*INFORMATION GIVEN:*
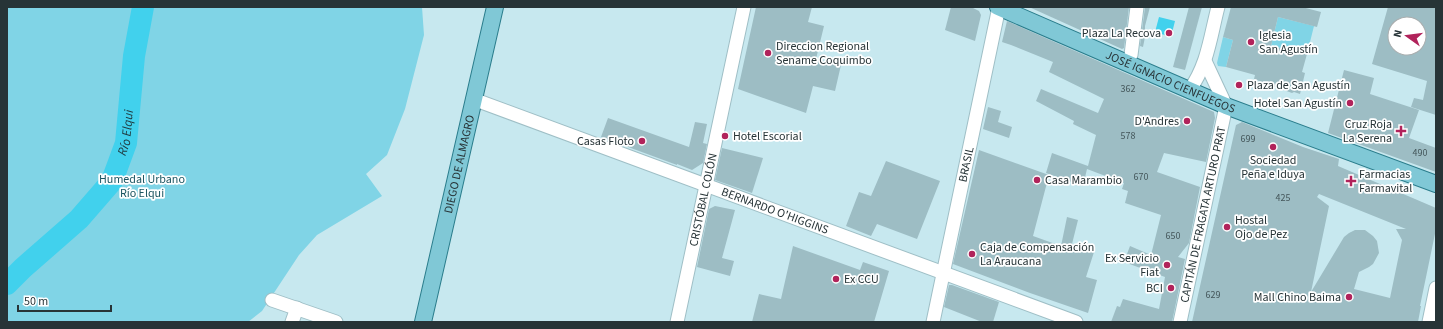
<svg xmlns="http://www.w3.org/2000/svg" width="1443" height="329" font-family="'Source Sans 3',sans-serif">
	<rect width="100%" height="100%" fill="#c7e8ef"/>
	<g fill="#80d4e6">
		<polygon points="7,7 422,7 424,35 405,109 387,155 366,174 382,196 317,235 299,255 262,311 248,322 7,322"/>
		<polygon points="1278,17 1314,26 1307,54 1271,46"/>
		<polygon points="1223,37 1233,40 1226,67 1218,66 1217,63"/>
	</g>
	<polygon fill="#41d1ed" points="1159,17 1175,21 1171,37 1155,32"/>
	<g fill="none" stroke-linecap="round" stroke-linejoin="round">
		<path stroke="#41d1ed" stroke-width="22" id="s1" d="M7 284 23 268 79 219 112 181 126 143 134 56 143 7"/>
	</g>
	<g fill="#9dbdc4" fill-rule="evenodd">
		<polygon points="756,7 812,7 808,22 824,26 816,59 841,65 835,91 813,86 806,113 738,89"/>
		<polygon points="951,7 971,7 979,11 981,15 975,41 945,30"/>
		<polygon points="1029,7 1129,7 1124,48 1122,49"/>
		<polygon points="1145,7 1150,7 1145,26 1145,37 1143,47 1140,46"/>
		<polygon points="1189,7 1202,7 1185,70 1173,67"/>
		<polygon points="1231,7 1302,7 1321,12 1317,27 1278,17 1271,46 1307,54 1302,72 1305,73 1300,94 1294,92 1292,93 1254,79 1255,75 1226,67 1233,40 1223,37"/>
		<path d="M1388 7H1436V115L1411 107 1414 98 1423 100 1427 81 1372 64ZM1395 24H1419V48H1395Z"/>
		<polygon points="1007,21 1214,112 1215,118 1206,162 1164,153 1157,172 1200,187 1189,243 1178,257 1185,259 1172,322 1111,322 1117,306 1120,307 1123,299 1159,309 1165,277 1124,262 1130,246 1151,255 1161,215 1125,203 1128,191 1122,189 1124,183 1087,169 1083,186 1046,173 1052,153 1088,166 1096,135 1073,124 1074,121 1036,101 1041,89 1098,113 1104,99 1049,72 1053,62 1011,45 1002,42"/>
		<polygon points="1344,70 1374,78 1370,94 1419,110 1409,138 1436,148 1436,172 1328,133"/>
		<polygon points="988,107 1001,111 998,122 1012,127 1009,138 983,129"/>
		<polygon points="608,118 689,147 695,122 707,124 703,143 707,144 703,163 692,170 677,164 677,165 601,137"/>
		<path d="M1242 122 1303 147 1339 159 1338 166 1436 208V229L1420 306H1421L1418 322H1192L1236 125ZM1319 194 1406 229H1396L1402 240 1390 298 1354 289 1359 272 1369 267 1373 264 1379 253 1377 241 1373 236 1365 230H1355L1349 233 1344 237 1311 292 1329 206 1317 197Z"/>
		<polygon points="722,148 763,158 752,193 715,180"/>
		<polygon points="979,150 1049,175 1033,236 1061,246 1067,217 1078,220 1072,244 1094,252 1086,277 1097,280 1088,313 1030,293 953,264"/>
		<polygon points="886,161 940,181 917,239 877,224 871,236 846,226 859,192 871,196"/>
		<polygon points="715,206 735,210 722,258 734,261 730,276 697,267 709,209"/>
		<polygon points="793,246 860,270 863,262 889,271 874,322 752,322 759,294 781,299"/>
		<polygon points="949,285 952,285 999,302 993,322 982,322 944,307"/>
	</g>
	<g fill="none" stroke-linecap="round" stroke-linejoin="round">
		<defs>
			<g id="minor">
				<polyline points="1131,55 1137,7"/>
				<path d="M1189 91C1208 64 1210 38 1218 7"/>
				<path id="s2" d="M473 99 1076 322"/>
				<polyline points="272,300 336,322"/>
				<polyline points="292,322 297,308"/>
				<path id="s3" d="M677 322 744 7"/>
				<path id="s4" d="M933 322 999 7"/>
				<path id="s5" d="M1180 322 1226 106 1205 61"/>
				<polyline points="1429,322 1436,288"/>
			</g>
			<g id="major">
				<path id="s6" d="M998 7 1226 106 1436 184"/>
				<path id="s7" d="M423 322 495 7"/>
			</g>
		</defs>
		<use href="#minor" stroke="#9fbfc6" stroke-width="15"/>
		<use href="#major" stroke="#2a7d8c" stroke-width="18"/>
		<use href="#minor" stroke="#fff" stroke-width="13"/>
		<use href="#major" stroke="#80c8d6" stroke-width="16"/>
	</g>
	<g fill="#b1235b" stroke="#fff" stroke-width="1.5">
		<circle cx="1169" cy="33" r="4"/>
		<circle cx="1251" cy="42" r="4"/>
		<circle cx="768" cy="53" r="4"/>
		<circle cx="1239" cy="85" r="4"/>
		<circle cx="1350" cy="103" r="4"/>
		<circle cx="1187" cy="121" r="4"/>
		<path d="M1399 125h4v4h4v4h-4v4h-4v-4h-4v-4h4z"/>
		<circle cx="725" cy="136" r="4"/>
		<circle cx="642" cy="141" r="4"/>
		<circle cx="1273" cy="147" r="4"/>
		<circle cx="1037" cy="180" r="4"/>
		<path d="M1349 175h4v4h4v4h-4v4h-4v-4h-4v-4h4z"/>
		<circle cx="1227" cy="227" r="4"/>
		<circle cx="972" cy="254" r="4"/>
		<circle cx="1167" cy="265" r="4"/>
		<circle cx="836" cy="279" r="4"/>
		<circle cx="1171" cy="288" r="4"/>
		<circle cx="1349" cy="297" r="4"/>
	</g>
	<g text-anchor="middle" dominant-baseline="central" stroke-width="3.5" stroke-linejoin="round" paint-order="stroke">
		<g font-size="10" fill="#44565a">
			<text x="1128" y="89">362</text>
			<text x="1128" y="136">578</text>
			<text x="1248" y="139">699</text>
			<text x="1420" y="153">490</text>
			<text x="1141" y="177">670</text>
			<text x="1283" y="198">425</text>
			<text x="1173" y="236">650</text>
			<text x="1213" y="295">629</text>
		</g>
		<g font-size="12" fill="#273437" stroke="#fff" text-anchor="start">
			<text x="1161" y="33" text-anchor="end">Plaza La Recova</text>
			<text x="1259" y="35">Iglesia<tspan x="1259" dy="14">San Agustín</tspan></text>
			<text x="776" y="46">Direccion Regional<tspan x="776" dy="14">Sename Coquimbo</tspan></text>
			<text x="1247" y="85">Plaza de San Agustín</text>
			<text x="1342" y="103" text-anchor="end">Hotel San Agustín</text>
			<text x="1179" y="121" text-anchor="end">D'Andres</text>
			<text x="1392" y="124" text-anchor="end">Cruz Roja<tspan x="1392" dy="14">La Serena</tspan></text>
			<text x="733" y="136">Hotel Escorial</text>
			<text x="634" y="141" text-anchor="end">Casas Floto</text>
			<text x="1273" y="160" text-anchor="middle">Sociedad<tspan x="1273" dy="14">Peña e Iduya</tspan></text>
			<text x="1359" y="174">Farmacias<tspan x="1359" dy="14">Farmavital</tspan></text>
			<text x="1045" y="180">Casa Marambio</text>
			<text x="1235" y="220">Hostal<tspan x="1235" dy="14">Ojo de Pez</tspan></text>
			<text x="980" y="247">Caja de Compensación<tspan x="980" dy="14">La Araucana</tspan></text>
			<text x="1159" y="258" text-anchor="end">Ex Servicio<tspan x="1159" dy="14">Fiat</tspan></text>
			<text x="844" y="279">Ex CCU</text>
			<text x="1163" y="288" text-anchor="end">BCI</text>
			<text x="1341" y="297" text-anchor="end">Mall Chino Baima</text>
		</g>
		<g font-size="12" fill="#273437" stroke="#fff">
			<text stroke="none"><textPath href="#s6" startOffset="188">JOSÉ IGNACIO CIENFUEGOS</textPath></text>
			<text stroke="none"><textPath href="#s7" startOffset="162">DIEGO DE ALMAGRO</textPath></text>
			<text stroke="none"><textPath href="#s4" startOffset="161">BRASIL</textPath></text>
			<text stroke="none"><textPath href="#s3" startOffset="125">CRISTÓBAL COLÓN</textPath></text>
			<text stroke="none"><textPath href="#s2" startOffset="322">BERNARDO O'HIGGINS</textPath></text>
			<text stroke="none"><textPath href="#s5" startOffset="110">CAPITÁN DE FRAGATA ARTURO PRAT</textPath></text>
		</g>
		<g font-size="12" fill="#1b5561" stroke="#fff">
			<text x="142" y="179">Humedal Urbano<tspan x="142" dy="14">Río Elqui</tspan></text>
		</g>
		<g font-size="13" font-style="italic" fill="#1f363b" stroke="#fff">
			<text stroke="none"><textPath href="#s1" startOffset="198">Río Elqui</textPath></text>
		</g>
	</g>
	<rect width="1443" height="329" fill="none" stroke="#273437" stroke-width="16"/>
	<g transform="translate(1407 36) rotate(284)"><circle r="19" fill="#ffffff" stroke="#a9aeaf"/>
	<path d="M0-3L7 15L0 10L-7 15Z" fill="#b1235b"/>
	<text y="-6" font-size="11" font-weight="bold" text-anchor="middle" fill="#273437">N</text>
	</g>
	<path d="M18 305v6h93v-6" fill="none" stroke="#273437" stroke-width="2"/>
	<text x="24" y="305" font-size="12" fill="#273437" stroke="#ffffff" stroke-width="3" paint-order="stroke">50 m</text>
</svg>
* * *
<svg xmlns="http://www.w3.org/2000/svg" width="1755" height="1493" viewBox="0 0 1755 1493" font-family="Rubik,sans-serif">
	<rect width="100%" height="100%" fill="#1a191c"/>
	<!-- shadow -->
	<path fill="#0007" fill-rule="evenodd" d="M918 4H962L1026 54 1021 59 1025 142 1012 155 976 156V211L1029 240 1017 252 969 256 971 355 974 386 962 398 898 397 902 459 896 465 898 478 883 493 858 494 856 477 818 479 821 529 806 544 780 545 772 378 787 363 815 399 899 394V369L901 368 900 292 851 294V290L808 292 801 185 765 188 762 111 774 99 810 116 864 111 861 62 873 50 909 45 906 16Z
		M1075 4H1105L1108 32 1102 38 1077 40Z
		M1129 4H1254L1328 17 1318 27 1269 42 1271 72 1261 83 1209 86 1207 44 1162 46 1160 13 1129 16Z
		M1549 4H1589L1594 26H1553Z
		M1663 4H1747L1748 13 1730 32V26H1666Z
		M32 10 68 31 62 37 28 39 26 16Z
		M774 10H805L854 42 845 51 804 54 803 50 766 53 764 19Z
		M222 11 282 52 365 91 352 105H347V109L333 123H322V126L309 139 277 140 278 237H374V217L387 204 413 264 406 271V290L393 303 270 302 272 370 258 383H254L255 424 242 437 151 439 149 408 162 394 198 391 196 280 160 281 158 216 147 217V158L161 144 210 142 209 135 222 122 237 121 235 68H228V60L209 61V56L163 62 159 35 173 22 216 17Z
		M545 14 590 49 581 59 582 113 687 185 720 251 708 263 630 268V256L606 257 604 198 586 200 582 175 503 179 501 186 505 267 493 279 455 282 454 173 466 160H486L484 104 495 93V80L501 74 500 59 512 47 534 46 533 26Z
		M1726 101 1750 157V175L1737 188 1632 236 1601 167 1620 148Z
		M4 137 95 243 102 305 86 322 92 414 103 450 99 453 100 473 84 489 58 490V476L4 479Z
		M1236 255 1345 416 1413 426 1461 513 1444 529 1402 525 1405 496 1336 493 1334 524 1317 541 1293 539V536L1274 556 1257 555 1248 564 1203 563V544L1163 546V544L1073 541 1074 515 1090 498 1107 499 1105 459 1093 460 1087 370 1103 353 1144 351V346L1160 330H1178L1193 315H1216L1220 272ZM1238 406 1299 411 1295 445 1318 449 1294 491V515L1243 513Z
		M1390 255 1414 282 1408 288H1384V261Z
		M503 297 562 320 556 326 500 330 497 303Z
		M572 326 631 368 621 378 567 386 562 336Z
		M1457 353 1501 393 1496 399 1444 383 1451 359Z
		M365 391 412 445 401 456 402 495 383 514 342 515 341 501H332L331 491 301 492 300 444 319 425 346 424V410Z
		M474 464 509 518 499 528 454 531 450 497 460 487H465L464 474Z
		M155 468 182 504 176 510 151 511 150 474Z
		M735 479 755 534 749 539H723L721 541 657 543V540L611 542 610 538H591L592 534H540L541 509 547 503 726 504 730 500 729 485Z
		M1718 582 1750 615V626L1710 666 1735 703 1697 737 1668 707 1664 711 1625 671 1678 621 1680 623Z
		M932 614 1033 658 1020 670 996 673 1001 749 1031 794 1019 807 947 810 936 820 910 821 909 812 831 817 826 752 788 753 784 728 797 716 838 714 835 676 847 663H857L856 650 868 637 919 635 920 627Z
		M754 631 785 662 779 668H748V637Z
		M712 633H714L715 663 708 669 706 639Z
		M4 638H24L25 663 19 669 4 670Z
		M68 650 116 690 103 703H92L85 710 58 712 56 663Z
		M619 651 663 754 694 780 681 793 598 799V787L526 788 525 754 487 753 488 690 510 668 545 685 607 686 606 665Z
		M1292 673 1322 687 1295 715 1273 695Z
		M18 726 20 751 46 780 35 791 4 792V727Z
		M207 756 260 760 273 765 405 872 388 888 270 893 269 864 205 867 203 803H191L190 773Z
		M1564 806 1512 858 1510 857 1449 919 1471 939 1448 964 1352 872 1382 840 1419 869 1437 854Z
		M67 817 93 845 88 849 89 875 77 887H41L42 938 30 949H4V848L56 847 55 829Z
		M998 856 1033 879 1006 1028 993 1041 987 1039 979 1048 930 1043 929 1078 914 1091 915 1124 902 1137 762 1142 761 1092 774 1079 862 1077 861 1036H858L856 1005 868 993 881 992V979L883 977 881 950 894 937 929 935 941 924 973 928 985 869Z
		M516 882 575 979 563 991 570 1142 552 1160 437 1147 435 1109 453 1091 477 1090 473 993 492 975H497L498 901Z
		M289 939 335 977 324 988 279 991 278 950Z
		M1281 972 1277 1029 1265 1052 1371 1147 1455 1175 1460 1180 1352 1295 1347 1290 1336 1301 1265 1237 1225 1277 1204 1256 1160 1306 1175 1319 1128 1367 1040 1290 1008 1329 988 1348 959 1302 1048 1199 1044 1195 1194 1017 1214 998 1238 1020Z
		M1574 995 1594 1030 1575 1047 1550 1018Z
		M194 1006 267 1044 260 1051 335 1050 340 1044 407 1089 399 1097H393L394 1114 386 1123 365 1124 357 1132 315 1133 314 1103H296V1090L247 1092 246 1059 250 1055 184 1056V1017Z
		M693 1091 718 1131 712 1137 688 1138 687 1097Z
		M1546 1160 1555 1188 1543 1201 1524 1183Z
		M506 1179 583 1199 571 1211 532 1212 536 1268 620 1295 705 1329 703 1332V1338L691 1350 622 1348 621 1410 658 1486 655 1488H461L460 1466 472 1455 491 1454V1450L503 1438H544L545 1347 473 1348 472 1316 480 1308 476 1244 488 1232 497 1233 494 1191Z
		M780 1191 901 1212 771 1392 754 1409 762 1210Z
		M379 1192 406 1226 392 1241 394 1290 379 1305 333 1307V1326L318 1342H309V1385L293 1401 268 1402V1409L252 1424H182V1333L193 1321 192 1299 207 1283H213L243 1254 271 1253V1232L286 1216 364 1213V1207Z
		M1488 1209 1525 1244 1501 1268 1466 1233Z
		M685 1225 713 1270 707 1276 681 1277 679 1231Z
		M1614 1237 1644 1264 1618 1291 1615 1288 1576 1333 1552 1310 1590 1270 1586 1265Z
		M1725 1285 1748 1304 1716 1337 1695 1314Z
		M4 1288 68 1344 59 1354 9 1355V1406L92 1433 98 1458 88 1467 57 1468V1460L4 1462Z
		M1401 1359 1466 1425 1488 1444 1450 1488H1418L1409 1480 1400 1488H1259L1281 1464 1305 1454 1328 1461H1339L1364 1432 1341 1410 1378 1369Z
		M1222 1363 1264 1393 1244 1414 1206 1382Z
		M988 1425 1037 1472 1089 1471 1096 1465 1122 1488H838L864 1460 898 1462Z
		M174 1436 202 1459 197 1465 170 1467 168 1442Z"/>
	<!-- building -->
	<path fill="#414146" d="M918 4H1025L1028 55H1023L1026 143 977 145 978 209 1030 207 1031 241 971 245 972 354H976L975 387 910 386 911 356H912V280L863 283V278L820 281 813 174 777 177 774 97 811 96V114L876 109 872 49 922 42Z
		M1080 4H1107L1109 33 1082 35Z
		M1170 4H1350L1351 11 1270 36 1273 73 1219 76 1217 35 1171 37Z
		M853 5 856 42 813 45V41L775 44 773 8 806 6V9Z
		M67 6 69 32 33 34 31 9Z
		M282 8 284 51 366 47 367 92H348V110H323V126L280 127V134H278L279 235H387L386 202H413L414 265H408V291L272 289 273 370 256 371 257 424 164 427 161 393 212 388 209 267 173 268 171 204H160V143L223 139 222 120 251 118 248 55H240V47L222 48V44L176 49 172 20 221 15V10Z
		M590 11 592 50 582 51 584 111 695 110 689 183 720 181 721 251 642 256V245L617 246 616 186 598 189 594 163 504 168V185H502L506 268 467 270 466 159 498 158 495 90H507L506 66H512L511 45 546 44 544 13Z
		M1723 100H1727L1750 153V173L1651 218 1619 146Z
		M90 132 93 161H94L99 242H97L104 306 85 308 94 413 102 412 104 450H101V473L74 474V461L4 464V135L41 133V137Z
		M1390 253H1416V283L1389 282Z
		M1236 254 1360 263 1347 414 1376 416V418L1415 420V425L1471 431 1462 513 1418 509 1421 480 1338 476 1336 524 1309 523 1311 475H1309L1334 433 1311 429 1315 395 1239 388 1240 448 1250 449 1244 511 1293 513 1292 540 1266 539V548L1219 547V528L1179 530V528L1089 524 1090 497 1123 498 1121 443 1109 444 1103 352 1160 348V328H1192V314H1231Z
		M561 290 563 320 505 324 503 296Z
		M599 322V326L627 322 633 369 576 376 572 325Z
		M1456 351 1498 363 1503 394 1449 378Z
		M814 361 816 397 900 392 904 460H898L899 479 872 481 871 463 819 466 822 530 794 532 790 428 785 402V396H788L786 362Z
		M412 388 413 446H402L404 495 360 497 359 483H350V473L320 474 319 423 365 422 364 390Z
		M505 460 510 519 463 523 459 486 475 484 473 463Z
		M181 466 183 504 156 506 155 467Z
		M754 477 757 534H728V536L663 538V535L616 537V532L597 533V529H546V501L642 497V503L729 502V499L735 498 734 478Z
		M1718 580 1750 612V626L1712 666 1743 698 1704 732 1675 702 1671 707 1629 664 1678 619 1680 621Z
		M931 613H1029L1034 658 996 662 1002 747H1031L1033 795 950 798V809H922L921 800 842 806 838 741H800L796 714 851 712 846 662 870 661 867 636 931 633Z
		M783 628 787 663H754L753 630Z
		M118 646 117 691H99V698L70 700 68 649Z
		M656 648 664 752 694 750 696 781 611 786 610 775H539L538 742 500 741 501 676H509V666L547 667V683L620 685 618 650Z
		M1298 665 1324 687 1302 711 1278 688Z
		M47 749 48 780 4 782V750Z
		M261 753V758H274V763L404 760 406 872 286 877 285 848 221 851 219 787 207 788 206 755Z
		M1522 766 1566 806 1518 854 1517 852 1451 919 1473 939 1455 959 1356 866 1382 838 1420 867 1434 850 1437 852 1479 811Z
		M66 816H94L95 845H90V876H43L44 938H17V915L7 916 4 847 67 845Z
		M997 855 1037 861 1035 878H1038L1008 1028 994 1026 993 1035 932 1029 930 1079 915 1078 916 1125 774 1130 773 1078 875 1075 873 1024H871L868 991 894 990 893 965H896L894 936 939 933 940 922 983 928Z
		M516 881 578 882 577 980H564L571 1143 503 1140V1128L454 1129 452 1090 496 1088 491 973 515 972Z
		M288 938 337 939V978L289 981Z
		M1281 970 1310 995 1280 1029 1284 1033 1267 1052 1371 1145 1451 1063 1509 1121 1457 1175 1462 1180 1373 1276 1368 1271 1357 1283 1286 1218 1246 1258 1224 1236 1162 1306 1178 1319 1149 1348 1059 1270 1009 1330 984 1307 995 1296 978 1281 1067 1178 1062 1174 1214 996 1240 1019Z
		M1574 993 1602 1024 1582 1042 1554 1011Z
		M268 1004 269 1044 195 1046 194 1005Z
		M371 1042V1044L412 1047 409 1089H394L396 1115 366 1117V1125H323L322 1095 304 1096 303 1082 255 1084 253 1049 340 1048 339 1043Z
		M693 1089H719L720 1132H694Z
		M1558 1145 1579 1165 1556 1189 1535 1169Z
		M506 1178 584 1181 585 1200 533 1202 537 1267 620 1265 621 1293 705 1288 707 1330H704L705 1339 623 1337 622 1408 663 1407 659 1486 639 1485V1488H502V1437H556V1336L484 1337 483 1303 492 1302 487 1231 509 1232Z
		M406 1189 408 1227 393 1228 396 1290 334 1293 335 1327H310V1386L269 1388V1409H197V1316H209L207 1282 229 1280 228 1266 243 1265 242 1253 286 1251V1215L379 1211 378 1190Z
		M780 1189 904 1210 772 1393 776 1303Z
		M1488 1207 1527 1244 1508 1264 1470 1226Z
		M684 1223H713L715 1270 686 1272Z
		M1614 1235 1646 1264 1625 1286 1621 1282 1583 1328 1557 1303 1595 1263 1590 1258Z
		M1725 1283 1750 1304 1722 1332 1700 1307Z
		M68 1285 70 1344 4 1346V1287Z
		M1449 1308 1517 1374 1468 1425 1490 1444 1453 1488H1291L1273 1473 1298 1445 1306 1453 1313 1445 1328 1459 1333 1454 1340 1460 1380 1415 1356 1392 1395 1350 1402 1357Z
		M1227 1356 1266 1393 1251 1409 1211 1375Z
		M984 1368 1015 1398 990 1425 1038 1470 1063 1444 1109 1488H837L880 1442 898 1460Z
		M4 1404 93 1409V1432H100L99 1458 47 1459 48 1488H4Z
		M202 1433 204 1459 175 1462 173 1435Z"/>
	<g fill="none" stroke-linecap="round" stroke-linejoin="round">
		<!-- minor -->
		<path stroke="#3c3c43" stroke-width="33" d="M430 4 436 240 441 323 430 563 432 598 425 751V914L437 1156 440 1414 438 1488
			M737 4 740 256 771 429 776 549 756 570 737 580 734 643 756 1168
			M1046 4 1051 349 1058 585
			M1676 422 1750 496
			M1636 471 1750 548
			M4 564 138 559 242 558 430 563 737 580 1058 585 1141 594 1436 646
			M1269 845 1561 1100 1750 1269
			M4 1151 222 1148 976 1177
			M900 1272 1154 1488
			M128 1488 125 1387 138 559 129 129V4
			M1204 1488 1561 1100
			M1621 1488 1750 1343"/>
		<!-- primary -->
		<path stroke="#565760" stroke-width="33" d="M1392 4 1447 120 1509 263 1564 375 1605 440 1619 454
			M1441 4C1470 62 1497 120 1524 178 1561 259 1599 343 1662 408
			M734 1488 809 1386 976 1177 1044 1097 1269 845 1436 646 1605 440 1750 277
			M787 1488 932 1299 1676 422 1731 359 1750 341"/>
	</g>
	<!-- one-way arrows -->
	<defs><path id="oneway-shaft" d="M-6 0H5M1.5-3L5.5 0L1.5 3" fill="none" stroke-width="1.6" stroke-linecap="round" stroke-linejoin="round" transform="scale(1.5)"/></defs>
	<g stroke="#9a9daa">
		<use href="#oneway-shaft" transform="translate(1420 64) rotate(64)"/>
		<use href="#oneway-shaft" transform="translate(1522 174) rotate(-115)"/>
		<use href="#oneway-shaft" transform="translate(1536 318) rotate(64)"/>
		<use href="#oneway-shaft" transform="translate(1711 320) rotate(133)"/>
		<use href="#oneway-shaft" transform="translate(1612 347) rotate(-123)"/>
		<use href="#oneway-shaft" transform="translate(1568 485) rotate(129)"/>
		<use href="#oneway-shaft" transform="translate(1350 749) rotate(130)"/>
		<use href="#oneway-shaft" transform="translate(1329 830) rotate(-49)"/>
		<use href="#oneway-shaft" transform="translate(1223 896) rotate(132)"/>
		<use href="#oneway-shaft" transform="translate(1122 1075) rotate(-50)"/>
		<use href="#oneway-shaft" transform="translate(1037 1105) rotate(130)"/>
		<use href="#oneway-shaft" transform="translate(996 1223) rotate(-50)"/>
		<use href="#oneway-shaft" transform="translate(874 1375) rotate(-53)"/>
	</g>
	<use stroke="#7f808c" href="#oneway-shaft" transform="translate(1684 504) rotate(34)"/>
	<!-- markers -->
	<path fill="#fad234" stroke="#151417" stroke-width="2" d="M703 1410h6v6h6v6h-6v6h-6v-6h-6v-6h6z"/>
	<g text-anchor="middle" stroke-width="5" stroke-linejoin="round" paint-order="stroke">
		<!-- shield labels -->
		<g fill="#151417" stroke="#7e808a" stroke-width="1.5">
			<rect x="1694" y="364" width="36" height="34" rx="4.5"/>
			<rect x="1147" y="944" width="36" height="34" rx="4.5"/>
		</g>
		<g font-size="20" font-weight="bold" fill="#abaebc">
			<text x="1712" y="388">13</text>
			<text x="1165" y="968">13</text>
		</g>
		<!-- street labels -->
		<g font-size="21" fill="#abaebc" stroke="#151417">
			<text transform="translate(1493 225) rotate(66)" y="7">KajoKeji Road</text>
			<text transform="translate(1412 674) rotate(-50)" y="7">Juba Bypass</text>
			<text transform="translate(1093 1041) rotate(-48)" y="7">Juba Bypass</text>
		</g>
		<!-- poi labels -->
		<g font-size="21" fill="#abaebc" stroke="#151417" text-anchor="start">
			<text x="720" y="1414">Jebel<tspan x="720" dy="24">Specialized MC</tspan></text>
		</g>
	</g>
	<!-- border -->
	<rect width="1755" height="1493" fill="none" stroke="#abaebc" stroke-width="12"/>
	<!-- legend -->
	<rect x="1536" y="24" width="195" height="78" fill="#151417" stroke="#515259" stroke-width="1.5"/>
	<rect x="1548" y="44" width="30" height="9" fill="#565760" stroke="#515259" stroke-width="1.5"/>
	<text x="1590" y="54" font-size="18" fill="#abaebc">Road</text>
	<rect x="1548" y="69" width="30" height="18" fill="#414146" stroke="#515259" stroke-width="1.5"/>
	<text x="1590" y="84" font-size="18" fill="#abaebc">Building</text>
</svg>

*WORK TASK:* Print exactly the lines above, between the one holding "M1449 1308 1517" and the one holding "M1269 845 1561 1100 1750 1269", inclusive, and nothing besides.

*ANSWER TO THIS TASK:*
		M1449 1308 1517 1374 1468 1425 1490 1444 1453 1488H1291L1273 1473 1298 1445 1306 1453 1313 1445 1328 1459 1333 1454 1340 1460 1380 1415 1356 1392 1395 1350 1402 1357Z
		M1227 1356 1266 1393 1251 1409 1211 1375Z
		M984 1368 1015 1398 990 1425 1038 1470 1063 1444 1109 1488H837L880 1442 898 1460Z
		M4 1404 93 1409V1432H100L99 1458 47 1459 48 1488H4Z
		M202 1433 204 1459 175 1462 173 1435Z"/>
	<g fill="none" stroke-linecap="round" stroke-linejoin="round">
		<!-- minor -->
		<path stroke="#3c3c43" stroke-width="33" d="M430 4 436 240 441 323 430 563 432 598 425 751V914L437 1156 440 1414 438 1488
			M737 4 740 256 771 429 776 549 756 570 737 580 734 643 756 1168
			M1046 4 1051 349 1058 585
			M1676 422 1750 496
			M1636 471 1750 548
			M4 564 138 559 242 558 430 563 737 580 1058 585 1141 594 1436 646
			M1269 845 1561 1100 1750 1269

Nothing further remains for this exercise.